▸ Excerpted data:
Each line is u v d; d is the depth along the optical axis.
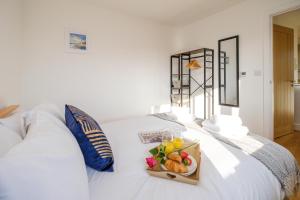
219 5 3.04
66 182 0.65
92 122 1.13
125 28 3.38
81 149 1.01
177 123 1.98
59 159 0.66
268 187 0.96
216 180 0.89
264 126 2.74
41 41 2.64
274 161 1.11
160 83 3.89
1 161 0.53
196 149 1.15
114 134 1.64
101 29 3.13
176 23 3.85
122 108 3.42
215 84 3.43
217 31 3.34
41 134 0.78
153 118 2.28
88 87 3.06
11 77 2.13
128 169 1.02
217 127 1.56
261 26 2.71
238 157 1.11
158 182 0.89
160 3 2.96
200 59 3.73
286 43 3.47
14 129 1.06
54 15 2.72
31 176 0.56
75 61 2.92
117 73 3.33
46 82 2.71
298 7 2.37
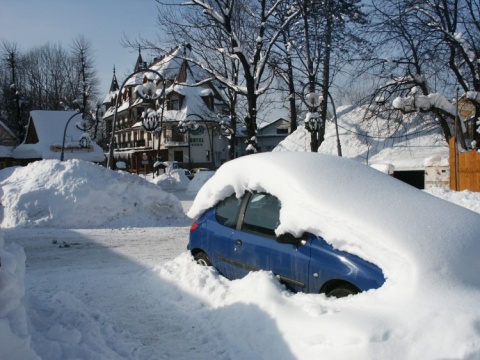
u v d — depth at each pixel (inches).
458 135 967.0
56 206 469.1
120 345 167.2
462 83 1083.9
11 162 2394.2
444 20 1074.1
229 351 165.3
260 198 220.7
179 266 256.2
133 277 270.2
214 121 1681.8
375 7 1049.5
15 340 118.8
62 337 151.5
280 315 162.2
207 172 1185.4
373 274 162.4
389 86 1080.2
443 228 169.9
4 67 2726.4
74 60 2925.7
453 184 736.3
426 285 146.6
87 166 502.0
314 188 192.1
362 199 184.5
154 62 1357.0
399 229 166.6
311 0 1143.6
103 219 481.7
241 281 203.5
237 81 1455.5
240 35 1217.4
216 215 244.5
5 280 124.5
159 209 519.8
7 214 470.6
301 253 187.0
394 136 1144.8
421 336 131.3
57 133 2166.6
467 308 137.3
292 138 1448.1
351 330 136.9
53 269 307.3
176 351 170.7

▸ Exercise goal: Leave the pictures aside and transcribe only the lines from the one holding "216 180 0.89" through the final line of the records above.

▸ Response for this exercise:
216 180 0.89
264 126 2.74
41 41 2.64
274 161 1.11
160 83 3.89
1 161 0.53
196 149 1.15
114 134 1.64
101 29 3.13
176 23 3.85
122 108 3.42
215 84 3.43
217 31 3.34
41 134 0.78
153 118 2.28
88 87 3.06
11 77 2.13
128 169 1.02
217 127 1.56
261 26 2.71
238 157 1.11
158 182 0.89
160 3 2.96
200 59 3.73
286 43 3.47
14 129 1.06
54 15 2.72
31 176 0.56
75 61 2.92
117 73 3.33
46 82 2.71
298 7 2.37
u v d — depth at each pixel (inches).
458 135 967.0
56 206 469.1
120 345 167.2
462 83 1083.9
11 162 2394.2
444 20 1074.1
229 351 165.3
260 198 220.7
179 266 256.2
133 277 270.2
214 121 1681.8
375 7 1049.5
15 340 118.8
62 337 151.5
280 315 162.2
207 172 1185.4
373 274 162.4
389 86 1080.2
443 228 169.9
4 67 2726.4
74 60 2925.7
453 184 736.3
426 285 146.6
87 166 502.0
314 188 192.1
362 199 184.5
154 62 1357.0
399 229 166.6
311 0 1143.6
103 219 481.7
241 281 203.5
237 81 1455.5
240 35 1217.4
216 215 244.5
5 280 124.5
159 209 519.8
7 214 470.6
301 253 187.0
394 136 1144.8
421 336 131.3
57 133 2166.6
467 308 137.3
292 138 1448.1
351 330 136.9
53 269 307.3
176 351 170.7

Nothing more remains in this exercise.